With the current exponential growth of video-based social networks, video retrieval using natural language is receiving ever-increasing attention. Most existing approaches tackle this task by extracting individual frame-level spatial features to represent the whole video, while ignoring visual pattern consistencies and intrinsic temporal relationships across different frames. Furthermore, the semantic correspondence between natural language queries and person-centric actions in videos has not been fully explored. To address these problems, we propose a novel binary representation learning framework, named Semanticsaware Spatial-temporal Binaries (S(2)Bin), which simultaneously considers spatial-temporal context and semantic relationships for cross-modal video retrieval. By exploiting the semantic relationships between two modalities, S(2)Bin can efficiently and effectively generate binary codes for both videos and texts. In addition, we adopt an iterative optimization scheme to learn deep encoding functions with attribute-guided stochastic training.
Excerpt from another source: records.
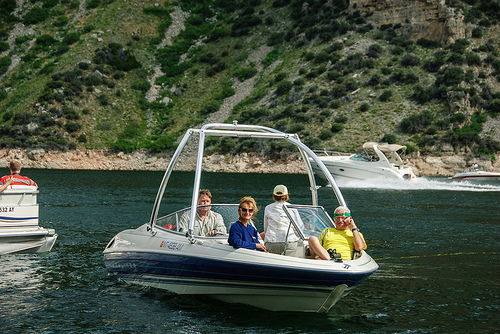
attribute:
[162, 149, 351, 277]
people — enjoyinng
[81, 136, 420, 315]
boat — creating, small, power, motor, fast, background, create, third, four, white, making wave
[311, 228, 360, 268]
shirt — yellow, blue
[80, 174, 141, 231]
water — calm, green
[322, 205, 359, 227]
foilage — green, wearing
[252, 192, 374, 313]
man — sitting, wearing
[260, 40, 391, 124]
hill — covered, background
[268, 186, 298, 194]
cap — baseball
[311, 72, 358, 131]
bush — small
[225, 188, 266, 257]
woman — facing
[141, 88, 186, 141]
grass — green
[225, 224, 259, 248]
top — blue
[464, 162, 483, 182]
shore — rocky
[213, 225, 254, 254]
bar — gray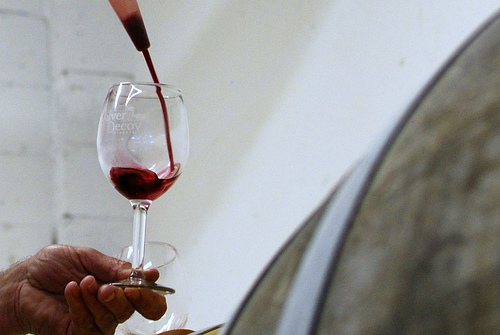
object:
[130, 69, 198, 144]
wine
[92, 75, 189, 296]
glass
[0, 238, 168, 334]
hand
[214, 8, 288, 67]
wall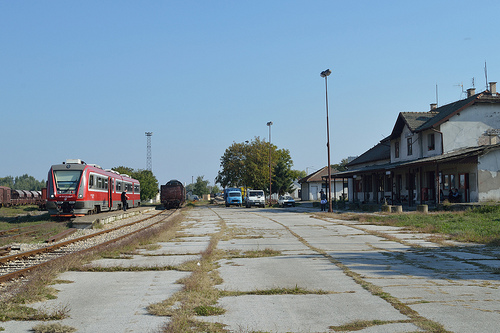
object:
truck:
[245, 190, 265, 208]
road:
[18, 204, 497, 333]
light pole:
[319, 68, 332, 211]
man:
[319, 190, 327, 211]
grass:
[468, 212, 499, 235]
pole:
[144, 132, 152, 173]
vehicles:
[278, 196, 296, 207]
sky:
[163, 59, 237, 115]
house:
[321, 82, 500, 210]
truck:
[224, 187, 242, 206]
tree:
[215, 135, 308, 203]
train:
[41, 159, 141, 217]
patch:
[172, 247, 226, 303]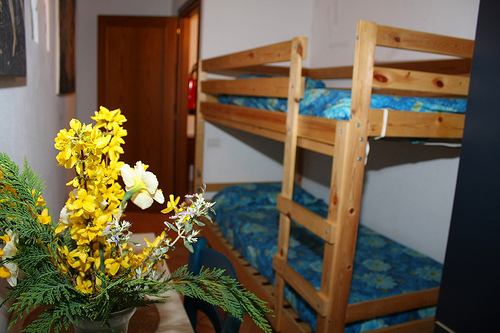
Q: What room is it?
A: It is a bedroom.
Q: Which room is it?
A: It is a bedroom.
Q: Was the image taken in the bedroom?
A: Yes, it was taken in the bedroom.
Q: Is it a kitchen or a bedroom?
A: It is a bedroom.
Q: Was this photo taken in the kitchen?
A: No, the picture was taken in the bedroom.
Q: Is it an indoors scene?
A: Yes, it is indoors.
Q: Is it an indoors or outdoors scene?
A: It is indoors.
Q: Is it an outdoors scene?
A: No, it is indoors.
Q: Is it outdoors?
A: No, it is indoors.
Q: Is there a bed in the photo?
A: Yes, there is a bed.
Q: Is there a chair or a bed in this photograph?
A: Yes, there is a bed.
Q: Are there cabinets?
A: No, there are no cabinets.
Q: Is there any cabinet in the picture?
A: No, there are no cabinets.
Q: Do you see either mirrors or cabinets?
A: No, there are no cabinets or mirrors.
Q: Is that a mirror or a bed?
A: That is a bed.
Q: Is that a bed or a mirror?
A: That is a bed.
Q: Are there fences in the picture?
A: No, there are no fences.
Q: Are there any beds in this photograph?
A: Yes, there is a bed.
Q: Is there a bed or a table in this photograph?
A: Yes, there is a bed.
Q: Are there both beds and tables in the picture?
A: Yes, there are both a bed and a table.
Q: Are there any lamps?
A: No, there are no lamps.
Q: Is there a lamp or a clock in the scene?
A: No, there are no lamps or clocks.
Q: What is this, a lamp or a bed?
A: This is a bed.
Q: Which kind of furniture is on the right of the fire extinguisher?
A: The piece of furniture is a bed.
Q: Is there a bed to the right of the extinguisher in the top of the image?
A: Yes, there is a bed to the right of the fire extinguisher.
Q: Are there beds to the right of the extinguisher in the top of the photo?
A: Yes, there is a bed to the right of the fire extinguisher.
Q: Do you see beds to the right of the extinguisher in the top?
A: Yes, there is a bed to the right of the fire extinguisher.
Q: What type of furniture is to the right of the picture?
A: The piece of furniture is a bed.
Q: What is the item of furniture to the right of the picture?
A: The piece of furniture is a bed.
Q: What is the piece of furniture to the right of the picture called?
A: The piece of furniture is a bed.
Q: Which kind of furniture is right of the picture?
A: The piece of furniture is a bed.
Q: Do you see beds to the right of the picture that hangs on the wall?
A: Yes, there is a bed to the right of the picture.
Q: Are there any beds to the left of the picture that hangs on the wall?
A: No, the bed is to the right of the picture.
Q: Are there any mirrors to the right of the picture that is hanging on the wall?
A: No, there is a bed to the right of the picture.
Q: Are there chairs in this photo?
A: Yes, there is a chair.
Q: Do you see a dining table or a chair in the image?
A: Yes, there is a chair.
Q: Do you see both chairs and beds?
A: Yes, there are both a chair and a bed.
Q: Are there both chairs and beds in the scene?
A: Yes, there are both a chair and a bed.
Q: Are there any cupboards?
A: No, there are no cupboards.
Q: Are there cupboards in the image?
A: No, there are no cupboards.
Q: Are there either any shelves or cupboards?
A: No, there are no cupboards or shelves.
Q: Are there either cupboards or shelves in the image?
A: No, there are no cupboards or shelves.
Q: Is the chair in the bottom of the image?
A: Yes, the chair is in the bottom of the image.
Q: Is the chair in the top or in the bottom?
A: The chair is in the bottom of the image.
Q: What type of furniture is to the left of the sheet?
A: The piece of furniture is a chair.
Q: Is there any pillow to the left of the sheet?
A: No, there is a chair to the left of the sheet.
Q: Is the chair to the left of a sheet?
A: Yes, the chair is to the left of a sheet.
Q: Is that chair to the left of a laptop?
A: No, the chair is to the left of a sheet.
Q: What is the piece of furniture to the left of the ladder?
A: The piece of furniture is a chair.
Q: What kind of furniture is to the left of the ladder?
A: The piece of furniture is a chair.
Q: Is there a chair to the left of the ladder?
A: Yes, there is a chair to the left of the ladder.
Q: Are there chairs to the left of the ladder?
A: Yes, there is a chair to the left of the ladder.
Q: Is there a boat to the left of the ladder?
A: No, there is a chair to the left of the ladder.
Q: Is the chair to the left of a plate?
A: No, the chair is to the left of the ladder.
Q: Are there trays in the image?
A: No, there are no trays.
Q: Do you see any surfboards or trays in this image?
A: No, there are no trays or surfboards.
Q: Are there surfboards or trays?
A: No, there are no trays or surfboards.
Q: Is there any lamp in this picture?
A: No, there are no lamps.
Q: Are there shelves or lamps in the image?
A: No, there are no lamps or shelves.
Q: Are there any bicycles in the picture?
A: No, there are no bicycles.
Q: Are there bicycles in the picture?
A: No, there are no bicycles.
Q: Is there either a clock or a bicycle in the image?
A: No, there are no bicycles or clocks.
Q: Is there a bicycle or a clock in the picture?
A: No, there are no bicycles or clocks.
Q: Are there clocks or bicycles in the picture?
A: No, there are no bicycles or clocks.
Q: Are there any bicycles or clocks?
A: No, there are no bicycles or clocks.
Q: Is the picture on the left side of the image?
A: Yes, the picture is on the left of the image.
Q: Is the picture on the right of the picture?
A: No, the picture is on the left of the image.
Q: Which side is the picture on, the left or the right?
A: The picture is on the left of the image.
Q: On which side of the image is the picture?
A: The picture is on the left of the image.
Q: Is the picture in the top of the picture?
A: Yes, the picture is in the top of the image.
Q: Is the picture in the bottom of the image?
A: No, the picture is in the top of the image.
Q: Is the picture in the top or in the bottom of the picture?
A: The picture is in the top of the image.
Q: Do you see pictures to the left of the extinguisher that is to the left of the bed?
A: Yes, there is a picture to the left of the extinguisher.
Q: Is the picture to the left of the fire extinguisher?
A: Yes, the picture is to the left of the fire extinguisher.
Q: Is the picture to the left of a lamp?
A: No, the picture is to the left of the fire extinguisher.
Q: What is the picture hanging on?
A: The picture is hanging on the wall.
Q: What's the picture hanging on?
A: The picture is hanging on the wall.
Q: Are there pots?
A: No, there are no pots.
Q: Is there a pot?
A: No, there are no pots.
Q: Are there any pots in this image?
A: No, there are no pots.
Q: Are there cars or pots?
A: No, there are no pots or cars.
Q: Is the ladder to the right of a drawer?
A: No, the ladder is to the right of the chair.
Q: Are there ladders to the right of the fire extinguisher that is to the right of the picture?
A: Yes, there is a ladder to the right of the extinguisher.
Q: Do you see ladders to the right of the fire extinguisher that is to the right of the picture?
A: Yes, there is a ladder to the right of the extinguisher.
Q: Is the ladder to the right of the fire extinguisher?
A: Yes, the ladder is to the right of the fire extinguisher.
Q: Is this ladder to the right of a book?
A: No, the ladder is to the right of the fire extinguisher.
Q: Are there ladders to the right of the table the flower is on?
A: Yes, there is a ladder to the right of the table.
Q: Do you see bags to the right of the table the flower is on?
A: No, there is a ladder to the right of the table.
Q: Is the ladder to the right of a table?
A: Yes, the ladder is to the right of a table.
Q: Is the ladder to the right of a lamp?
A: No, the ladder is to the right of a table.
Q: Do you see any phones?
A: No, there are no phones.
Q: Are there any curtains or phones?
A: No, there are no phones or curtains.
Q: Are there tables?
A: Yes, there is a table.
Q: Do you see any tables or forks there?
A: Yes, there is a table.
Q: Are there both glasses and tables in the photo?
A: No, there is a table but no glasses.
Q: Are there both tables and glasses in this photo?
A: No, there is a table but no glasses.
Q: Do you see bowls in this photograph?
A: No, there are no bowls.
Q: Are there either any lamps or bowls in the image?
A: No, there are no bowls or lamps.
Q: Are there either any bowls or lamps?
A: No, there are no bowls or lamps.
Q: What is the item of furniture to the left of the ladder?
A: The piece of furniture is a table.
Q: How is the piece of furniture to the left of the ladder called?
A: The piece of furniture is a table.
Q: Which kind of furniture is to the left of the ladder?
A: The piece of furniture is a table.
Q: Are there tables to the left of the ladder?
A: Yes, there is a table to the left of the ladder.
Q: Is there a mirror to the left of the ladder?
A: No, there is a table to the left of the ladder.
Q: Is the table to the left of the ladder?
A: Yes, the table is to the left of the ladder.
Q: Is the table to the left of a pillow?
A: No, the table is to the left of the ladder.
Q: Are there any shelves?
A: No, there are no shelves.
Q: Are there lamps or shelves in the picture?
A: No, there are no shelves or lamps.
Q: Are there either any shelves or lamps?
A: No, there are no shelves or lamps.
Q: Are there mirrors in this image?
A: No, there are no mirrors.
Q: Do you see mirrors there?
A: No, there are no mirrors.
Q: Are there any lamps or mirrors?
A: No, there are no mirrors or lamps.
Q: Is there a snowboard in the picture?
A: No, there are no snowboards.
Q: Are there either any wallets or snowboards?
A: No, there are no snowboards or wallets.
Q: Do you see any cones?
A: No, there are no cones.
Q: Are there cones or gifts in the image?
A: No, there are no cones or gifts.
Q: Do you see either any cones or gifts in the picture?
A: No, there are no cones or gifts.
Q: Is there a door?
A: Yes, there are doors.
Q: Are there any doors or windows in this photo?
A: Yes, there are doors.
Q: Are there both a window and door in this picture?
A: No, there are doors but no windows.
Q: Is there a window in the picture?
A: No, there are no windows.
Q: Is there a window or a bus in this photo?
A: No, there are no windows or buses.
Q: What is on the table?
A: The flower is on the table.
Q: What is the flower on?
A: The flower is on the table.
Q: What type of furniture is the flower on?
A: The flower is on the table.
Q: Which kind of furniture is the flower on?
A: The flower is on the table.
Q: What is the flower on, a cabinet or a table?
A: The flower is on a table.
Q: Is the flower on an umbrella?
A: No, the flower is on a table.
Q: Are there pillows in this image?
A: No, there are no pillows.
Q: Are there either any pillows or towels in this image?
A: No, there are no pillows or towels.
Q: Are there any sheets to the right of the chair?
A: Yes, there is a sheet to the right of the chair.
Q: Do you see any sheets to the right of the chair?
A: Yes, there is a sheet to the right of the chair.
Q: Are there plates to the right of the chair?
A: No, there is a sheet to the right of the chair.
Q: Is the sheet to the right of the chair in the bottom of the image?
A: Yes, the sheet is to the right of the chair.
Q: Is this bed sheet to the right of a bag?
A: No, the bed sheet is to the right of the chair.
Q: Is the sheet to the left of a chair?
A: No, the sheet is to the right of a chair.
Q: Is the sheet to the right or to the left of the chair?
A: The sheet is to the right of the chair.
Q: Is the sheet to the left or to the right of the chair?
A: The sheet is to the right of the chair.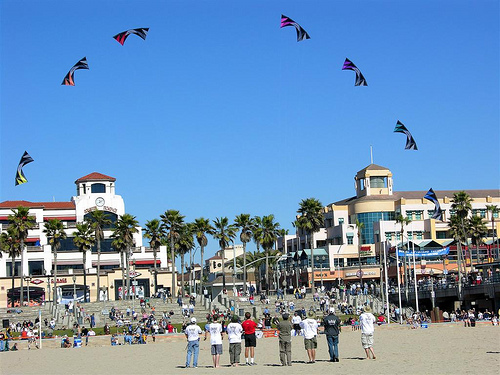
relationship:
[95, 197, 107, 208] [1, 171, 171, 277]
clock on building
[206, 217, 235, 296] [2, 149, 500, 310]
tree in city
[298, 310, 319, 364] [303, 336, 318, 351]
person wearing shorts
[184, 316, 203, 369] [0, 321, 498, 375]
man on beach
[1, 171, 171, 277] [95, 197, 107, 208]
building has clock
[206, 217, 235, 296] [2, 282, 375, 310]
tree by street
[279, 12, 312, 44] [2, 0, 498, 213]
kite in sky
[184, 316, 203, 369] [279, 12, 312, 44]
man watches kite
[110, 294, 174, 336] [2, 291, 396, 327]
people on stairs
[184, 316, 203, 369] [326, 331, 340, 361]
man in jeans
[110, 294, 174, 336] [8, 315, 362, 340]
people on grass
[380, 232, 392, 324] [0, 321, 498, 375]
light by beach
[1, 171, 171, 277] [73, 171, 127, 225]
building has a tower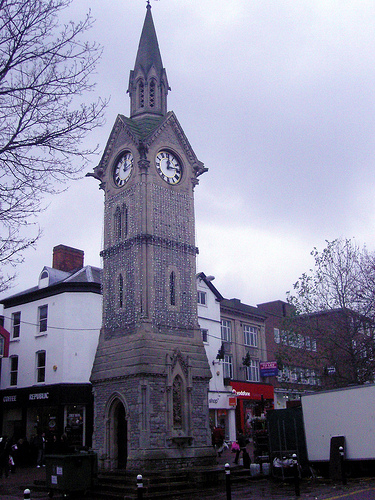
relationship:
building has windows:
[0, 241, 96, 459] [8, 305, 57, 393]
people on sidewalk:
[2, 421, 71, 453] [4, 461, 51, 487]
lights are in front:
[104, 182, 196, 330] [104, 193, 144, 331]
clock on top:
[105, 149, 139, 189] [105, 147, 195, 198]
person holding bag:
[232, 426, 253, 465] [229, 441, 243, 455]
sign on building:
[257, 358, 281, 380] [219, 298, 272, 387]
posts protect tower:
[17, 445, 362, 498] [83, 2, 222, 468]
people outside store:
[2, 421, 71, 453] [0, 241, 96, 459]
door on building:
[102, 387, 136, 471] [83, 2, 222, 468]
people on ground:
[2, 421, 71, 453] [3, 470, 368, 499]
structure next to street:
[293, 384, 375, 470] [298, 482, 374, 498]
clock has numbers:
[105, 149, 139, 189] [116, 155, 132, 161]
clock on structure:
[105, 149, 139, 189] [83, 2, 222, 468]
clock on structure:
[150, 144, 186, 190] [83, 2, 222, 468]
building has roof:
[0, 241, 96, 459] [2, 264, 103, 309]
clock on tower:
[105, 149, 139, 189] [83, 2, 222, 468]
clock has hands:
[105, 149, 139, 189] [121, 156, 135, 170]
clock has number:
[105, 149, 139, 189] [121, 155, 129, 160]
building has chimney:
[0, 241, 96, 459] [49, 243, 93, 273]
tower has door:
[83, 2, 222, 468] [102, 387, 136, 471]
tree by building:
[0, 0, 105, 307] [0, 241, 96, 459]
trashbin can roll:
[269, 408, 305, 487] [271, 466, 303, 486]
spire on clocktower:
[130, 1, 168, 118] [83, 2, 222, 468]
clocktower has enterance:
[83, 2, 222, 468] [102, 387, 136, 471]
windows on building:
[8, 305, 57, 393] [0, 241, 96, 459]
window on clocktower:
[130, 73, 167, 114] [83, 2, 222, 468]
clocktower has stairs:
[83, 2, 222, 468] [99, 458, 252, 492]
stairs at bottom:
[99, 458, 252, 492] [86, 447, 258, 487]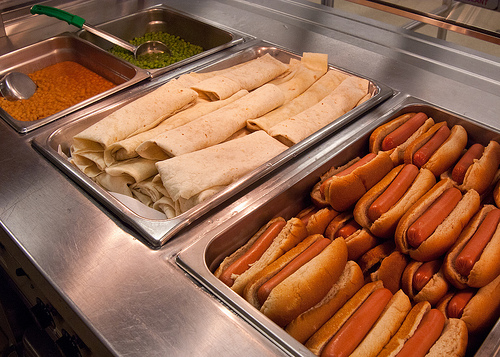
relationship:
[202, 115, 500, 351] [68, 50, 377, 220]
hotdogs near burritos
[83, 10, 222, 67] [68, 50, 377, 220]
peas near burritos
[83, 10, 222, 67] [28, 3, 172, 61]
peas near serving spoon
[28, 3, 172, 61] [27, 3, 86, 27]
serving spoon has handle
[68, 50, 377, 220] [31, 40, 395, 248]
burritos in tray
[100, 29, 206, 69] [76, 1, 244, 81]
peas in tray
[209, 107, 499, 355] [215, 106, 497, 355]
hot dogs in buns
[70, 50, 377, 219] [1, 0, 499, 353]
food in buffet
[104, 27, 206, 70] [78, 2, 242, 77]
peas in hot tray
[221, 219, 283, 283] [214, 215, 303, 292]
hot dog in bun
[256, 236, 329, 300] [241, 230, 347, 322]
hot dog in bun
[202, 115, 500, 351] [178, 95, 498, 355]
hotdogs in tray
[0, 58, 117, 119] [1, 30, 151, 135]
baked beans in tray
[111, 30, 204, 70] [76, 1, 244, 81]
peas in tray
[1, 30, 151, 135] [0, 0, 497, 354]
tray in counter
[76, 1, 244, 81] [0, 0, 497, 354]
tray in counter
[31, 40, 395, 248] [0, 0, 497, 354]
tray in counter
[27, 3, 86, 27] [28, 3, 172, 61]
handle on serving spoon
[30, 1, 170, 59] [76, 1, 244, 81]
untensil in tray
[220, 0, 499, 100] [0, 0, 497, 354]
ridges along edge of counter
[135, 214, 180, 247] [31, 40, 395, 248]
corner on tray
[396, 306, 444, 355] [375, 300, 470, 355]
hot dog in bun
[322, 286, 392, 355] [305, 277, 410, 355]
hot dog in bun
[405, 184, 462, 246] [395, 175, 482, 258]
hot dog in bun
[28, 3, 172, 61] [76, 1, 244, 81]
serving spoon in tray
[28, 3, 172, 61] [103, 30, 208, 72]
serving spoon in peas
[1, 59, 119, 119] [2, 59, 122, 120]
utensil in beans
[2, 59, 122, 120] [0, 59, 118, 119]
beans in sauce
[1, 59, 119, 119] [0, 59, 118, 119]
utensil in sauce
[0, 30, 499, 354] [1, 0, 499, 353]
fast food in buffet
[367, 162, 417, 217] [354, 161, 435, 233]
hotdog in bun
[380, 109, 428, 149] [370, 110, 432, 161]
hotdog in bun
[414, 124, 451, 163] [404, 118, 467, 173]
hotdog in bun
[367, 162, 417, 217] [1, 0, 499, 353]
hotdog on buffet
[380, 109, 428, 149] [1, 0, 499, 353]
hotdog on buffet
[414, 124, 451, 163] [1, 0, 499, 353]
hotdog on buffet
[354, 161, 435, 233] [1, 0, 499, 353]
bun on buffet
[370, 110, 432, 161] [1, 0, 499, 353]
bun on buffet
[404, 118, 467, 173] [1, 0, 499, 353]
bun on buffet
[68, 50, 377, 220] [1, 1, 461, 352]
burritos on table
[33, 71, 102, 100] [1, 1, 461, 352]
corn on table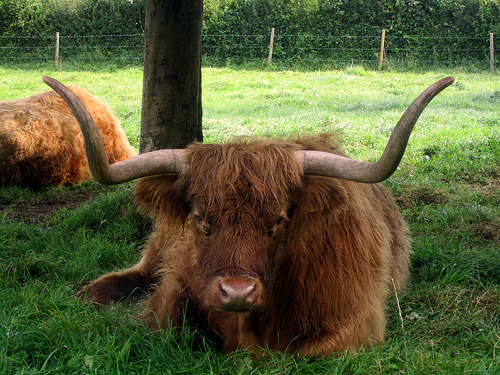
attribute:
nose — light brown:
[211, 273, 258, 302]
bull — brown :
[1, 83, 141, 187]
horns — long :
[37, 62, 459, 194]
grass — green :
[215, 74, 495, 151]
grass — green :
[402, 164, 498, 367]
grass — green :
[6, 204, 141, 368]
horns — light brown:
[293, 66, 448, 226]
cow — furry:
[42, 55, 452, 357]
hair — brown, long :
[105, 140, 405, 352]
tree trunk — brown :
[136, 7, 212, 157]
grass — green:
[256, 75, 368, 122]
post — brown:
[377, 28, 388, 71]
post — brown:
[264, 26, 279, 68]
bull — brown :
[44, 54, 461, 358]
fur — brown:
[300, 182, 381, 333]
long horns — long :
[32, 57, 467, 184]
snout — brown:
[201, 258, 271, 313]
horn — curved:
[265, 72, 480, 194]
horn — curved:
[33, 67, 202, 184]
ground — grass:
[1, 65, 497, 370]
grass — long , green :
[1, 33, 497, 371]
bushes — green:
[1, 0, 484, 60]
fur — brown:
[319, 223, 387, 294]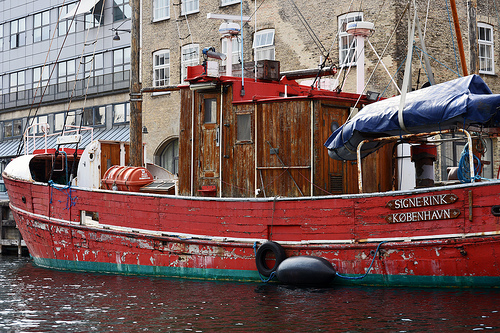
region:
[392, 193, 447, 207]
white writing on boat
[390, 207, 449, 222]
white writing on boat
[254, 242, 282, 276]
black wheel on boat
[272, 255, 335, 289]
black float by boat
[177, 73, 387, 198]
wood cabin on boat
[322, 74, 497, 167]
blue tarp on boat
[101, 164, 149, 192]
orange barrel on boat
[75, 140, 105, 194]
white front of boat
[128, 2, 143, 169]
wood pole on boat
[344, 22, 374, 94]
white pole on boat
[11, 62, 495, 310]
an old wooden boat dock on the side of the river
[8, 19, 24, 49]
a window on the side of a building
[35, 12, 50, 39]
a window on the side of a building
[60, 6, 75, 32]
a window on the side of a building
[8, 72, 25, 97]
a window on the side of a building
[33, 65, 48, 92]
a window on the side of a building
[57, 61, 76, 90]
a window on the side of a building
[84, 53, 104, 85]
a window on the side of a building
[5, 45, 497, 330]
boat in the water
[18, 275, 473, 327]
water near the boat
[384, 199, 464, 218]
name on the boat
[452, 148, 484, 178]
ropes on the boat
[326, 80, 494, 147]
covering on the boat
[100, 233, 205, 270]
worn paint on the boat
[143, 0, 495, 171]
building behind the boat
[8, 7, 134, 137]
building behind the boat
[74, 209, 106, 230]
hole in the side of boat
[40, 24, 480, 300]
A boat in the water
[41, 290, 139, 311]
The water is still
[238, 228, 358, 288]
Black object against the boat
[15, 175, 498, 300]
The boat is red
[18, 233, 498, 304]
Green wood at bottom of the baot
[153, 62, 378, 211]
This is dark brown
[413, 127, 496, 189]
One person in the shot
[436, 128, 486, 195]
Person is driving the boat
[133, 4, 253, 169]
This building is made of bricks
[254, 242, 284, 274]
black tire on side of the boat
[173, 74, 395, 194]
brown wooden cabin on the boat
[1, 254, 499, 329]
body of water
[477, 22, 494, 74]
window on the building to the right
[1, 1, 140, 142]
large gray building with many windows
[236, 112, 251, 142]
small window in the cabin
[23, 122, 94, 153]
white railing on the boat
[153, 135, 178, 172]
curved doorway on a building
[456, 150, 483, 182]
blue hose wrapped on a pole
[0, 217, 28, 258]
wooden fence next to the boat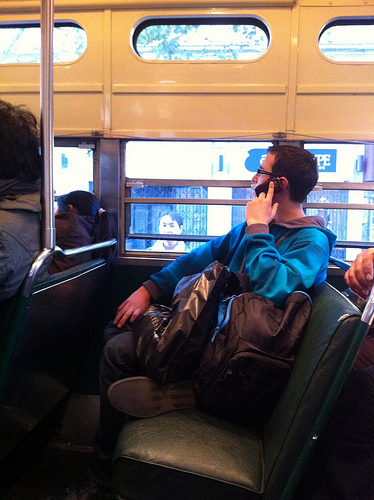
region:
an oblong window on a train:
[128, 13, 271, 62]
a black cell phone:
[253, 178, 283, 200]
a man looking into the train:
[146, 210, 188, 250]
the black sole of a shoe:
[107, 376, 217, 420]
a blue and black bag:
[190, 287, 310, 430]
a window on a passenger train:
[118, 140, 274, 262]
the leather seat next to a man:
[119, 400, 263, 491]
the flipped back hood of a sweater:
[280, 212, 337, 251]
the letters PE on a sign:
[315, 153, 331, 167]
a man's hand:
[340, 247, 372, 295]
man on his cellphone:
[87, 130, 343, 498]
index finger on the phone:
[265, 180, 275, 197]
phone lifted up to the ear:
[249, 172, 288, 199]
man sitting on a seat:
[86, 125, 341, 468]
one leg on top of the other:
[71, 297, 219, 497]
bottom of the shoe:
[104, 372, 199, 420]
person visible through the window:
[143, 208, 185, 249]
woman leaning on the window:
[43, 174, 131, 274]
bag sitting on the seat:
[186, 288, 313, 434]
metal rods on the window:
[118, 172, 259, 245]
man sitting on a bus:
[92, 123, 337, 454]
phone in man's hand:
[253, 175, 290, 203]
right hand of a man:
[114, 283, 159, 339]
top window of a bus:
[118, 14, 273, 65]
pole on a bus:
[30, 1, 80, 272]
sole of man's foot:
[100, 361, 206, 421]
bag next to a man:
[198, 279, 300, 467]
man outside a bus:
[142, 204, 190, 251]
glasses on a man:
[248, 160, 281, 189]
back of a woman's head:
[58, 182, 123, 257]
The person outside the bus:
[147, 206, 191, 254]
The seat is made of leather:
[122, 408, 315, 494]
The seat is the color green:
[126, 431, 310, 497]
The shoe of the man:
[103, 376, 205, 416]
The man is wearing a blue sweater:
[142, 212, 337, 346]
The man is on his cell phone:
[243, 163, 298, 237]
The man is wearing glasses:
[248, 157, 287, 184]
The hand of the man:
[114, 290, 144, 330]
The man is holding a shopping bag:
[127, 259, 236, 387]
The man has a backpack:
[193, 274, 315, 431]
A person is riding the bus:
[140, 140, 367, 491]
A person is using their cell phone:
[139, 135, 342, 497]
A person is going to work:
[153, 138, 343, 496]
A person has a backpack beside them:
[166, 140, 360, 486]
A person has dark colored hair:
[163, 136, 346, 490]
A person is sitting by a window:
[144, 135, 357, 491]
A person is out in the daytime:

We evaluate our model on three video datasets and the experimental results demonstrate that S(2)Bin outperforms the state-of-the-art methods in terms of various cross-modal video retrieval tasks.

Official source

https://infoscience.epfl.ch/record/284443?ln=en

About this result

This page is automatically generated and may contain information that is not correct, complete, up-to-date, or relevant to your search query. The same applies to every other page on this website. Please make sure to verify the information with EPFL's official sources.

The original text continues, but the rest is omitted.